Model No. 3: radical uncertainty
In their own ways, Models No. 1 and 2 see world
politics as driven by powerful structural forces that will shape and shove
different societies in particular ways, and limit what individual political
leaders are able to do over time. But there is a third and much less
deterministic way of thinking about the future, which sees it as far more
conditional, more contingent, and vulnerable to leadership choices, the
vagaries of human attitudes, and the inevitable play of unintended consequences
and random events.
In this view, our future will be shaped not by
anarchy or by enduring liberal values, but by whether a coup succeeds or fails,
whether a leader wins a key election, or whether a random act of terror sets in
motion a chain of events that transforms the political landscape. Consider how
different the world would be today had the 9/11 hijackers been apprehended
before they boarded their fateful flights: There might have been no Iraq war,
no U.S. occupation of Afghanistan, no Islamic State, and no civil war in Syria.

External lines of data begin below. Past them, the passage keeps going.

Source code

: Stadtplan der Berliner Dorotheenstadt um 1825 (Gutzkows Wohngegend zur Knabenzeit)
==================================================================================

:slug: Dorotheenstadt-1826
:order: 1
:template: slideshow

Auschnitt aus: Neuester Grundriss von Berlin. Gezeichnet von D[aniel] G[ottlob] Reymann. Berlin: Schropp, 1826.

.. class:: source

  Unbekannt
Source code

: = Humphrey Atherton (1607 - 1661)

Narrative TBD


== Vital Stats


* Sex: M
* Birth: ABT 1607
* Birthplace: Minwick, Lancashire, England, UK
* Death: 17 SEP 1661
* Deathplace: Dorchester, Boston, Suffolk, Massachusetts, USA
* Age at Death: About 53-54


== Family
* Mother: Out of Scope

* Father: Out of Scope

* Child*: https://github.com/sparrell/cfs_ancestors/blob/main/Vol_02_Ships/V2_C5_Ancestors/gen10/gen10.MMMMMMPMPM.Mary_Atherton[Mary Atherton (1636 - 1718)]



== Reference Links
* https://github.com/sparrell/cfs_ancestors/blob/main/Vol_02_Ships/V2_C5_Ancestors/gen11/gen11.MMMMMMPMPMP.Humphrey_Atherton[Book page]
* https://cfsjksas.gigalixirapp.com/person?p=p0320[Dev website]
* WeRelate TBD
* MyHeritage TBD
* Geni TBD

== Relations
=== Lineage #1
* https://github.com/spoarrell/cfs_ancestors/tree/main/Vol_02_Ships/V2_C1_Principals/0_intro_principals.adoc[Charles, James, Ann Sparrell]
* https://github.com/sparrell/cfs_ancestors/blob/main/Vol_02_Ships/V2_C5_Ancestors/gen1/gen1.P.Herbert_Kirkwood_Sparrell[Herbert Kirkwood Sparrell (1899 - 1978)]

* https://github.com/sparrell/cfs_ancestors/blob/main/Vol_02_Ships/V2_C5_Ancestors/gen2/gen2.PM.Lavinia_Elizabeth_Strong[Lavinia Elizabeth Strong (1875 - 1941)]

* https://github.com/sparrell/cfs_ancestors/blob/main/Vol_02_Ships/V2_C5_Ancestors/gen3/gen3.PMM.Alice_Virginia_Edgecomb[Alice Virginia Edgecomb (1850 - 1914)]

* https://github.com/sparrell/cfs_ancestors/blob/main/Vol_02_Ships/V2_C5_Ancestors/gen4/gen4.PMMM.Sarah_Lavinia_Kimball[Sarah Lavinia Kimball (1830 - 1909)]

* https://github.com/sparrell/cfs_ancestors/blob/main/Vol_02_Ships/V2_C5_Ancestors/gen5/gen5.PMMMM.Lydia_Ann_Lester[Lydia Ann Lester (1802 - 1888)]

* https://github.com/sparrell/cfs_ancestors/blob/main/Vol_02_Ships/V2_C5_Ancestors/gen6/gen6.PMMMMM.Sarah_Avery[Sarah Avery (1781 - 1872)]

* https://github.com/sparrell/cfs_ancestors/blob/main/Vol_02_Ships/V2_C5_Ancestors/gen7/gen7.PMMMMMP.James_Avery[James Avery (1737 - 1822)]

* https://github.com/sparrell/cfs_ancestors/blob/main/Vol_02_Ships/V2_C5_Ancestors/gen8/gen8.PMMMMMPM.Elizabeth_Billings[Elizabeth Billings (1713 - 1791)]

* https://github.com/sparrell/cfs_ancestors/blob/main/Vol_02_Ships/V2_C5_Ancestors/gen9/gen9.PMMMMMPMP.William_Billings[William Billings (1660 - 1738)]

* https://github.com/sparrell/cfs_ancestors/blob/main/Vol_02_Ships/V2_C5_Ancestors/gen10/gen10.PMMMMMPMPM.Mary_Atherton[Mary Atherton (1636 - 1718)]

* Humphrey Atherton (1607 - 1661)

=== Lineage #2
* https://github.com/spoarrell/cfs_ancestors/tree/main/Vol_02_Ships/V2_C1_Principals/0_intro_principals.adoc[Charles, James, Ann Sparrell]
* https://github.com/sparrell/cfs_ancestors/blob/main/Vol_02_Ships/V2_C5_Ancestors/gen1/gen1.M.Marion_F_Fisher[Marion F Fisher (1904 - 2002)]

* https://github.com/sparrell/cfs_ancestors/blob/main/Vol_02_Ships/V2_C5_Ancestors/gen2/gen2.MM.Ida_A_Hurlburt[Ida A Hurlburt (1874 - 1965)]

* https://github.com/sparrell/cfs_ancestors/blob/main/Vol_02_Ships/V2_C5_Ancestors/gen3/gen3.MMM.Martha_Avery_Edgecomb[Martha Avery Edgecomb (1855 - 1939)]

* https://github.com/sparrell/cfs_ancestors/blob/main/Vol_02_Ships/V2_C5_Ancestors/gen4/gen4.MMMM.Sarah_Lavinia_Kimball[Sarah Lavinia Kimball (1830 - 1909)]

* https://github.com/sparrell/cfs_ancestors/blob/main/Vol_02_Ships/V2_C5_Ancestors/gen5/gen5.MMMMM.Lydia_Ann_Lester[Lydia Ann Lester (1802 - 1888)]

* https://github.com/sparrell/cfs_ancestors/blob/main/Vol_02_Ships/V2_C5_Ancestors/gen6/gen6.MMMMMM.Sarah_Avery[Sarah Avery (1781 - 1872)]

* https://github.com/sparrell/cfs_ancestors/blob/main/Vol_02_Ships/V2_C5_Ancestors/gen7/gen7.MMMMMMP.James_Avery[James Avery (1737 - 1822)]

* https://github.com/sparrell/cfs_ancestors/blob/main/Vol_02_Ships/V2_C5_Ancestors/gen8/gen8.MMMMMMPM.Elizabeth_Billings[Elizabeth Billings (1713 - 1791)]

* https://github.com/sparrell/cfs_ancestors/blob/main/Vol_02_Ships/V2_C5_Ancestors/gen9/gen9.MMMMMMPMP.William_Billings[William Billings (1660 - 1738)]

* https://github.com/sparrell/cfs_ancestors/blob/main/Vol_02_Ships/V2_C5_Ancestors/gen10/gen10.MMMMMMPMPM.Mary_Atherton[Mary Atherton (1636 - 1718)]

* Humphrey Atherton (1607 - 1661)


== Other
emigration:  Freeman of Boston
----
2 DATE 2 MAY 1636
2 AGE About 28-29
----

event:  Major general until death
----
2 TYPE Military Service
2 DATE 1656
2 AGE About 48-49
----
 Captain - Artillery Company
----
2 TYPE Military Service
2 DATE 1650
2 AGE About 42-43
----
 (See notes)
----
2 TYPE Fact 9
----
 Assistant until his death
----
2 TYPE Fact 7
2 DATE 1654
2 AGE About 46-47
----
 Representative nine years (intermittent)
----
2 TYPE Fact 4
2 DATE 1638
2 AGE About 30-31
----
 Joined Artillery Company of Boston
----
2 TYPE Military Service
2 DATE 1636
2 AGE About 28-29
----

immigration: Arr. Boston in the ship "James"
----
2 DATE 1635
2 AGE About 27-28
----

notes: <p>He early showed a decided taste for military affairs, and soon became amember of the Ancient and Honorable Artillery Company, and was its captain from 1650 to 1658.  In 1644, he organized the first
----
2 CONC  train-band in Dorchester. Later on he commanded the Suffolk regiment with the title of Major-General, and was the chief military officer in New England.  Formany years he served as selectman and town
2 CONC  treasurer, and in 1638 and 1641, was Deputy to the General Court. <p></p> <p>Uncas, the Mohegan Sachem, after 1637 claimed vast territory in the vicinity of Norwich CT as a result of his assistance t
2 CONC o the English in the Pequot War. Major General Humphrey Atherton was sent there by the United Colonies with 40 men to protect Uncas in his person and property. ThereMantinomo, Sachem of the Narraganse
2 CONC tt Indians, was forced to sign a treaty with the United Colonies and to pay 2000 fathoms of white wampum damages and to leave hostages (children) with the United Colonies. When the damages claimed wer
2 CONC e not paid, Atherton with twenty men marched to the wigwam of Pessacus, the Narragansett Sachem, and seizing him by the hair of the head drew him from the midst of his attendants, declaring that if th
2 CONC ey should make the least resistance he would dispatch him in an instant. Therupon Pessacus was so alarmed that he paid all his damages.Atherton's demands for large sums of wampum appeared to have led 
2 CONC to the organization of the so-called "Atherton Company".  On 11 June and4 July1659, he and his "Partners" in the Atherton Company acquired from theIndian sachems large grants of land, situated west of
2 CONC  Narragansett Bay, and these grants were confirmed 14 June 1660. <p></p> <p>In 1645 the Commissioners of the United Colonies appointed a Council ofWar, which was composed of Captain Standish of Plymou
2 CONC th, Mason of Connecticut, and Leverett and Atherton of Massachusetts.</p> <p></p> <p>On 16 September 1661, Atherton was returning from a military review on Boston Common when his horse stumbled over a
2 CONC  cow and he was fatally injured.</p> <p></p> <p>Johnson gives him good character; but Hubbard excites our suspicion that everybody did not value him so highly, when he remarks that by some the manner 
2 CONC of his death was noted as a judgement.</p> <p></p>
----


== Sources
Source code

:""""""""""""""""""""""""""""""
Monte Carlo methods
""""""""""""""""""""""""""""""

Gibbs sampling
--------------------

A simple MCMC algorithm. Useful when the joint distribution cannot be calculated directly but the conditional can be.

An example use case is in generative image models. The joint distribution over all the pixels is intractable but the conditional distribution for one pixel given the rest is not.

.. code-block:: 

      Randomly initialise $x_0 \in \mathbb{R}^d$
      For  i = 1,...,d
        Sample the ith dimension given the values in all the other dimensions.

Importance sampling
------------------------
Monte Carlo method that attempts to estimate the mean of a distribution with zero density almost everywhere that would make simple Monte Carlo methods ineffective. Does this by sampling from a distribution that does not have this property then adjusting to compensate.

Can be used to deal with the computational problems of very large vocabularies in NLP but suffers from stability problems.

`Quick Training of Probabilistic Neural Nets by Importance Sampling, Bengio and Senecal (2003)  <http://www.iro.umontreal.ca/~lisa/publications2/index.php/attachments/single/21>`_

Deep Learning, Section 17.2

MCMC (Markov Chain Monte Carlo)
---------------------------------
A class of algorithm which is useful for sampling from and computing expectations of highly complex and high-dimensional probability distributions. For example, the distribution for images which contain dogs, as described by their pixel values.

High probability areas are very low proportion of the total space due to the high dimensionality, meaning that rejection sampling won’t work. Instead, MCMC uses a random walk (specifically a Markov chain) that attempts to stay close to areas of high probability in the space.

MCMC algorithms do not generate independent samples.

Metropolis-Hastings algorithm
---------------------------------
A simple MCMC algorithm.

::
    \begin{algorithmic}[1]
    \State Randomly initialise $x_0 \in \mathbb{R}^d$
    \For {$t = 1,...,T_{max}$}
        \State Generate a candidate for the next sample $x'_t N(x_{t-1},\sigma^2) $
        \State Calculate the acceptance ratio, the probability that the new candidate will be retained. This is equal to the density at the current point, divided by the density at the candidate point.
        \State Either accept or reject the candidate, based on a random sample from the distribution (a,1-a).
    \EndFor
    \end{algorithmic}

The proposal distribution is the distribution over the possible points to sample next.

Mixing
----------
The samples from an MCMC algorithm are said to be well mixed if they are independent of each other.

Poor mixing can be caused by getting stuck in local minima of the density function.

Or imagine what might have happened had the weather been sunny and clear on the
day of the Brexit vote in Britain, making it more likely that complacent “No”
voters in London actually went to the polls. Or what if a few Wall Street
bankers and key government regulators had been a bit less sanguine about the
possibility of a financial meltdown back in 2005?
If you buy Model No. 3, then the future world is
what we make of it. The range of possible futures is vast and almost impossible
to anticipate, because we can never be sure how events will unfold or when new ideologies or
practices will suddenly catch fire. If the right leaders get picked, if
events take a favorable turn, and if dangerous “black swans” (e.g., a global
pandemic, ruinous climate event, nuclear detonation, etc.) don’t occur, then
perhaps the next few decades will be relatively benign in most of the world
(though of course not everywhere). But if hotheads and extremists gain power in
some key area, if millions of people succumb to the politics of passion rather
than reason, and if enough black swans fly, then it is easy to imagine a darker
and more dystopian future. To offer a concrete example: If Chinese and American
leaders are consistently sensible, restrained, prudent, and farsighted, a
future Sino-American rivalry will occur but will stay within reasonable bounds.
But if rash, impetuous, thin-skinned, or ignorant leaders come to power in
either Beijing or Washington, the risks of trouble would increase dramatically.
Model No. 3, in short, reminds us that political
choices do matter and can easily shift societies off one path and onto another.
One obvious implication: What U.S. voters decide to do in November is really,
really important.
Oh, damn. I guess I ended up writing about Trump after all.